Homemade tomato passata

Homemade tomato passata with my family's recipe
Course Sauce
Cuisine Italian
Keyword tomato, Tomato passata
Prep Time 3 hours

Equipment

  • steel food mill for tomato or electric tomato strainer machine; funnel; 1/2 l bottles and caps

Ingredients

  • 5 kg of tomatoes for passata for instance San Marzano
  • 20 basil leaves optional
  • 1 tablespoon salt, about 30 g

Instructions

  • Wash the basil, and then wash and chop the tomatoes.
  • Arrange the tomatoes in a large pan. If you like, add the basil.
  • Put the pot with the tomatoes (and basil) on the stove, mash them with a wooden spoon, and cook over medium heat on a medium stove for about an hour or until the tomatoes are well cooked and soft.

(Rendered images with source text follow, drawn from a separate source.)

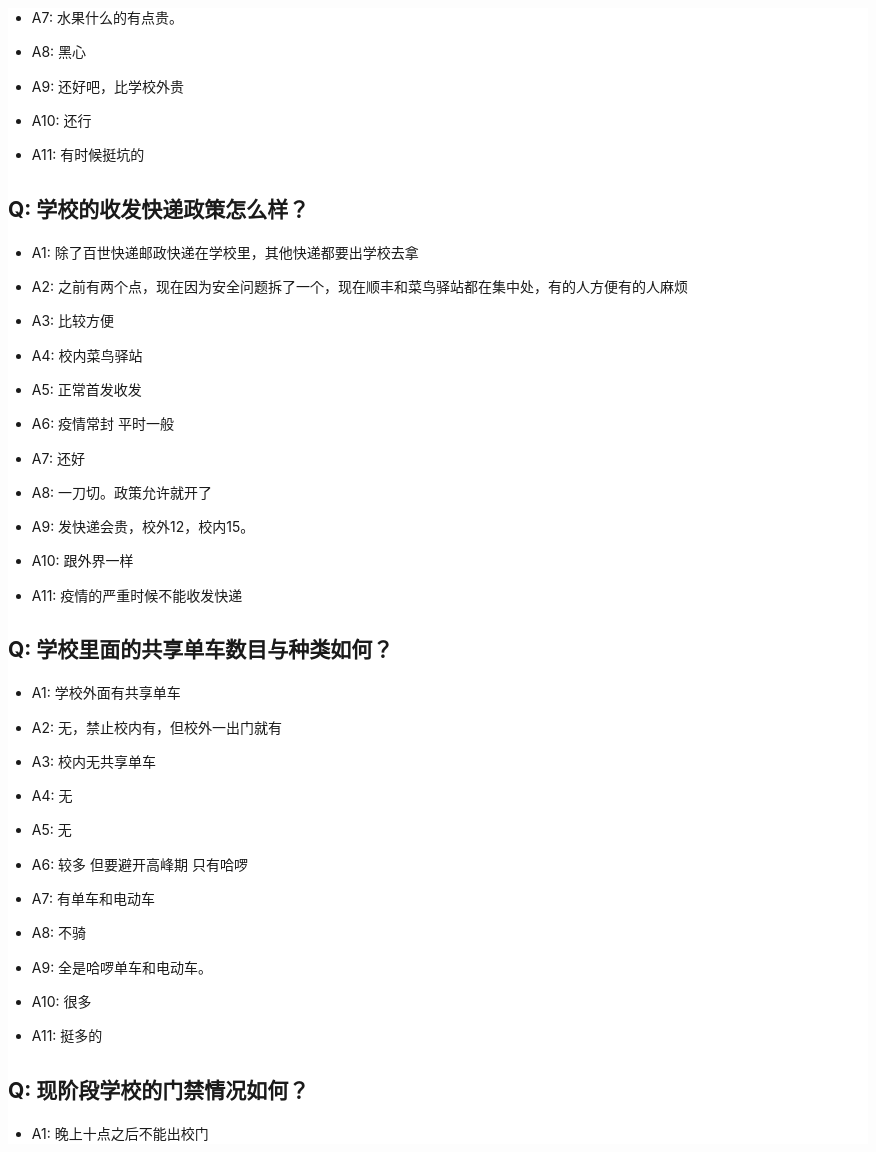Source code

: - A7: 水果什么的有点贵。

- A8: 黑心

- A9: 还好吧，比学校外贵

- A10: 还行

- A11: 有时候挺坑的

## Q: 学校的收发快递政策怎么样？

- A1: 除了百世快递邮政快递在学校里，其他快递都要出学校去拿

- A2: 之前有两个点，现在因为安全问题拆了一个，现在顺丰和菜鸟驿站都在集中处，有的人方便有的人麻烦

- A3: 比较方便

- A4: 校内菜鸟驿站

- A5: 正常首发收发

- A6: 疫情常封 平时一般

- A7: 还好

- A8: 一刀切。政策允许就开了

- A9: 发快递会贵，校外12，校内15。

- A10: 跟外界一样

- A11: 疫情的严重时候不能收发快递

## Q: 学校里面的共享单车数目与种类如何？

- A1: 学校外面有共享单车

- A2: 无，禁止校内有，但校外一出门就有

- A3: 校内无共享单车

- A4: 无

- A5: 无

- A6: 较多 但要避开高峰期 只有哈啰

- A7: 有单车和电动车

- A8: 不骑

- A9: 全是哈啰单车和电动车。

- A10: 很多

- A11: 挺多的

## Q: 现阶段学校的门禁情况如何？

- A1: 晚上十点之后不能出校门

Stir occasionally.
  • Two minutes before turning off the heat, add the salt and stir.
  • At this point, I let the tomatoes cool for half an hour, but you can proceed immediately or even continue after a few hours or the next day. Strain the tomatoes to remove skins and seeds by collecting the juice in a bowl.
  • Fill the bottles with juice and seal with the caps.
  • Place the pan on the stove you will use. Arrange the bottles in the pan by putting a dishcloth between them. Cover with hot water (it helps the water to bring a boil). The water should exceed the height of the bottles by at least 2 cm. While boiling, if the water drops, and it will drop, add more. Turn the stove on high heat, cover it with a lid, and bring it to a boil.
  • When the water boils, remove the lid and cook over high heat for about 20 minutes. Turn off and let the bottles cool in the water. It will be a long time to wait: it is normal!
  • Store in the pantry for up to one year.